▸ Passage provided
-*-
In the year 87 the opposition party came to power with the consul Cinna and the great soldier Marius as its leaders.  The conservative senate was so naive as to ask the new rulers to treat the citizens mildly.  But of course the request was in vain.  There was a reign of terror directed against all who belonged, or were accounted as belonging, to the opposition party, and it raged without bounds until the senate’s commander, the experienced soldier Sulla, destroyed the legions of the popular party in a desperate campaign.
In the year 82 Sulla was appointed dictator by the senate.  He rescinded every social law of the past fifty years, and launched a war of extirpation on the popular party which put all previous efforts of the kind into the shade.  Thousands had fallen in battle.  Many thousands more were put by the dictator on the so-called proscription lists.  He proclaimed a state of emergency, and issued endless lists of the proscribed.  Everyone whose name appeared on this black list was outlawed and condemned to death without trial or appeal.  This was the new form which Sulla gave to the war of extirpation.  After three years of this bloodthirsty rule Sulla resigned the office of dictator and withdrew to the country.  But his proscription lists remained in the memory of the survivors like a sinister image of terror, and Sulla’s ambiguous fame was proclaimed on his tomb with the words: «He did good to his friends and evil to his foes like none before him.»
-*-
▸ Input data
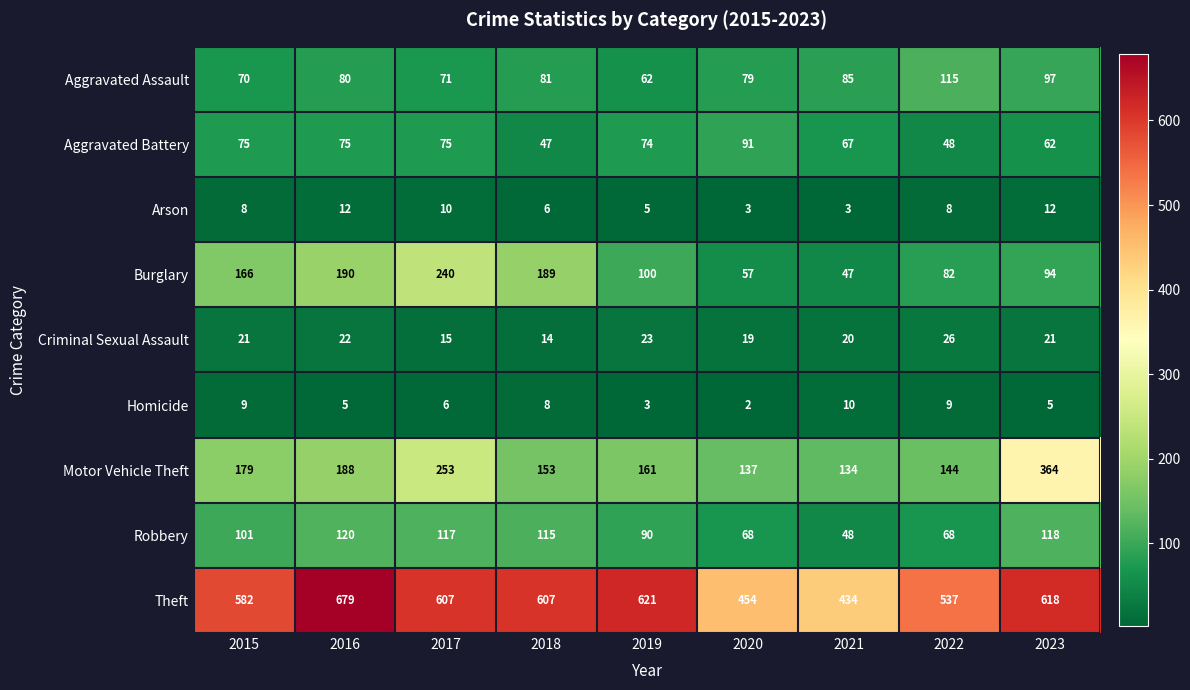

Which series has the widest spread of values?

Theft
-*-
▸ Task requirements
**A)** Reproduce the portion of the passage on Sulla's dictatorship starting at "In the year 87" and ending at "a desperate campaign.".
**B)** Continue the passage on Sulla's dictatorship from the point at which it stops.
The listing is not required for what follows.

▸ Answers provided
**A)**
In the year 87 the opposition party came to power with the consul Cinna and the great soldier Marius as its leaders.  The conservative senate was so naive as to ask the new rulers to treat the citizens mildly.  But of course the request was in vain.  There was a reign of terror directed against all who belonged, or were accounted as belonging, to the opposition party, and it raged without bounds until the senate’s commander, the experienced soldier Sulla, destroyed the legions of the popular party in a desperate campaign.

**B)**
The Age of Festivity

In the year 65 B.C. Julius Caesar began his official career, as aedile, in charge of the games for the Roman people.  He sprang from one of the oldest noble families of Rome, which counted kings in its ancestry and traced its origin to the goddess Venus.  His nature was royal, both in thought and in life there was greatness, and with the extravagant splendour of a king he organized for the people the games which were the most popular part of his duties.  The year 65 was a great and splendid year – like a ceremonial overture to a new and better time after seventy years of violence and bloodshed.  The Roman people never forgot that year, and ever afterwards the phrase munificenia Caesaris was used by them to mean a time of festival and rejoicing.
This royal figure became the leader of the popular party.  What led him to that position? He despised the narrow and reactionary spirit of the senate clique, and he was convinced that their historical role was at an end.  He loved the idea of the sovereign great kingdom in the sense of Alexander the Great, and believed that the problems alike of domestic and of foreign politics could only be solved by the establishment of a universal monarchy of a new kind.  But above all he had a passion for having splendid men around him.  Julius Caesar had the most royal passion of all: the passion to make men happy.  That is why he lavished enormous sums from his own estate upon the great public games, and made the people's cause his own.  That is why he wanted power.  There are other interpretations of Julius Caesar, but none great enough to fit this truly great man.

The General Amnesty

Plato once said that «the law is just, but the king is good». Julius Caesar was a royal nature in this deepest sense of the word.  He wanted power in order to practise goodness, in order to heal the world by clementia.  Julius Caesar believed in a policy of clemency.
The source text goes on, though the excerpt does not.